Introduction

Many engineering analysis and design problems are far too complex to be solved without the aid of computers. However, the use of computers in problem solving has made it increasingly necessary for users to be highly skilled in (practical) mathematical analysis. There are a number of reasons for this. A few are as follows.

For one thing, computers represent data to finite precision. Irrational numbers such as π or √ 2 do not have an exact representation on a digital computer (with the possible exception of methods based on symbolic computing). Additionally, when arithmetic is performed, errors occur as a result of rounding (e.g., the truncation of the product of two n-bit numbers, which might be 2n bits long, back down to n bits). Numbers have a limited dynamic range; we might get overflow or underflow in a computation. These are examples of finite-precision arithmetic effects. Beyond this, computational methods frequently have sources of error independent of these. For example, an infinite series must be truncated if it is to be evaluated on a computer. The truncation error is something “additional” to errors from finite-precision arithmetic effects. In all cases, the sources (and sizes) of error in a computation must be known and understood in order to make sensible claims about the accuracy of a computer-generated solution to a problem.

Many methods are “iterative.” Accuracy of the result depends on how many iterations are performed. It is possible that a given method might be very slow, requiring many iterations before achieving acceptable accuracy. This could involve much computer runtime. The obvious solution of using a faster computer is usually unacceptable. A better approach is to use mathematical analysis to understand why a method is slow, and so to devise methods of speeding it up. Thus, an important feature of analysis applied to computational methods is that of assessing how much in the way of computing resources is needed by a given method.

A given computational method will make demands on computer memory, operations count (the number of arithmetic operations, function evaluations, data transfers, etc.), number of bits in a computer word, and so on. A given problem almost always has many possible alternative solutions. Other than accuracy and computer resource issues, ease of implementation is also relevant. This is a human labor issue. Some methods may be easier to implement on a given set of computing resources than others. This would have an impact on software/hardware development time, and hence on system cost. Again, mathematical analysis is useful in deciding on the relative ease of implementation of competing solution methods.

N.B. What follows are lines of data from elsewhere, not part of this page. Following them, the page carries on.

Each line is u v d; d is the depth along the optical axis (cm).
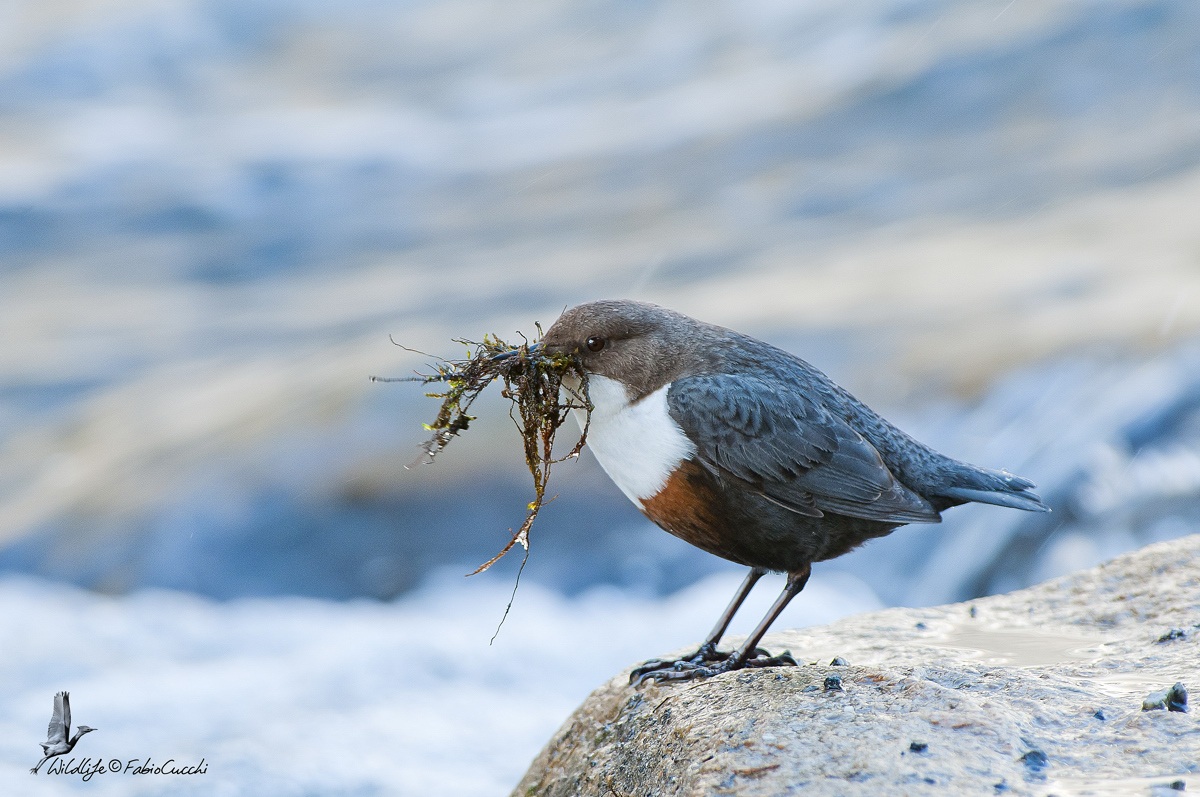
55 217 3069
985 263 1762
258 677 1038
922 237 1997
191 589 1317
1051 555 1102
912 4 3441
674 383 564
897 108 2795
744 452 546
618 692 563
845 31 3528
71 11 4703
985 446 1245
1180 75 2538
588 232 2508
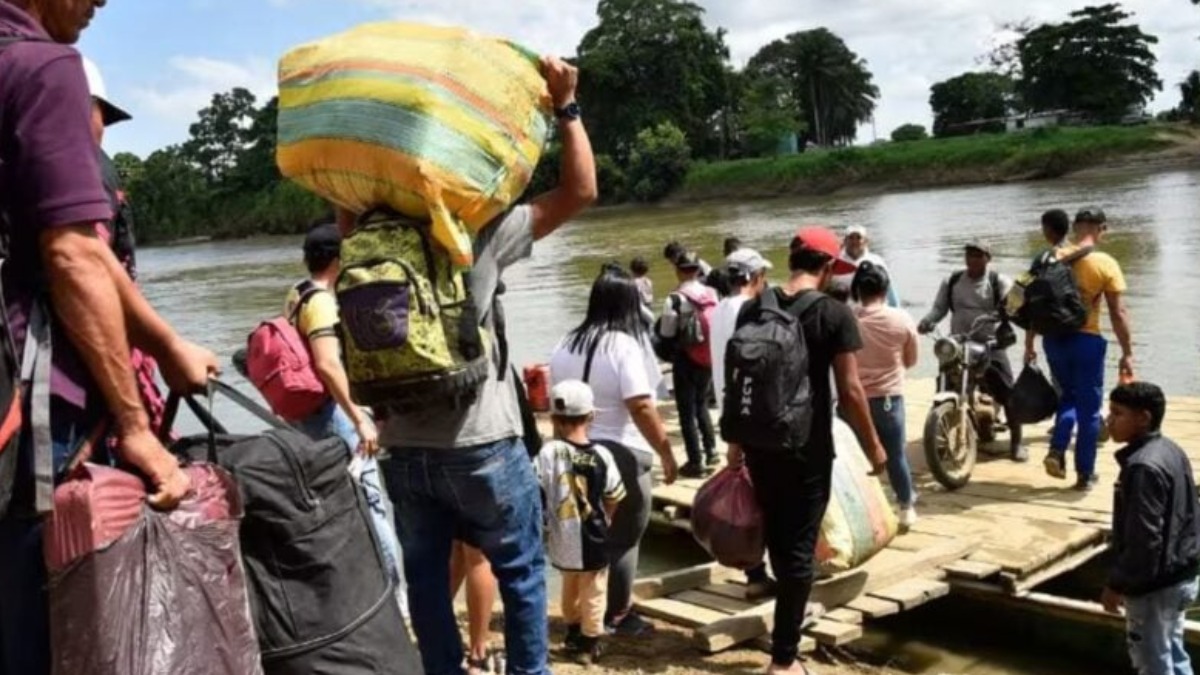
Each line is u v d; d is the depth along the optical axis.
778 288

The subject of numerical computing is truly vast. Methods are required to handle an immense range of problems, such as solution of differential equations (ordinary or partial), integration, solution of equations and systems of equations (linear or nonlinear), approximation of functions, and optimization. These problem types appear to be radically different from each other. In some sense the differences between them are true, but there are means to achieve some unity of approach in understanding them.

The branch of mathematics that (perhaps) gives the greatest amount of unity is sometimes called functional analysis. We shall employ ideas from this subject throughout. However, our usage of these ideas is not truly rigorous; for example, we completely avoid topology, and measure theory. Therefore, we tend to follow simplified treatments of the subject such as Kreyszig [1], and then only those ideas that are immediately relevant to us. The reader is assumed to be very comfortable with elementary linear algebra, and calculus. The reader must also be comfortable with complex number arithmetic (see Appendix 1.A now for a review if necessary). Some knowledge of electric circuit analysis is presumed since this will provide a source of applications examples later. (But application examples will also be drawn from other sources.) Some knowledge of ordinary differential equations is also assumed.

It is worth noting that an understanding of functional analysis is a tremendous aid to understanding other subjects such as quantum physics, probability theory and random processes, digital communications system analysis and design, digital control systems analysis and design, digital signal processing, fuzzy systems, neural networks, computer hardware design, and optimal design of systems. Many of the ideas presented in this book are also intended to support these subjects.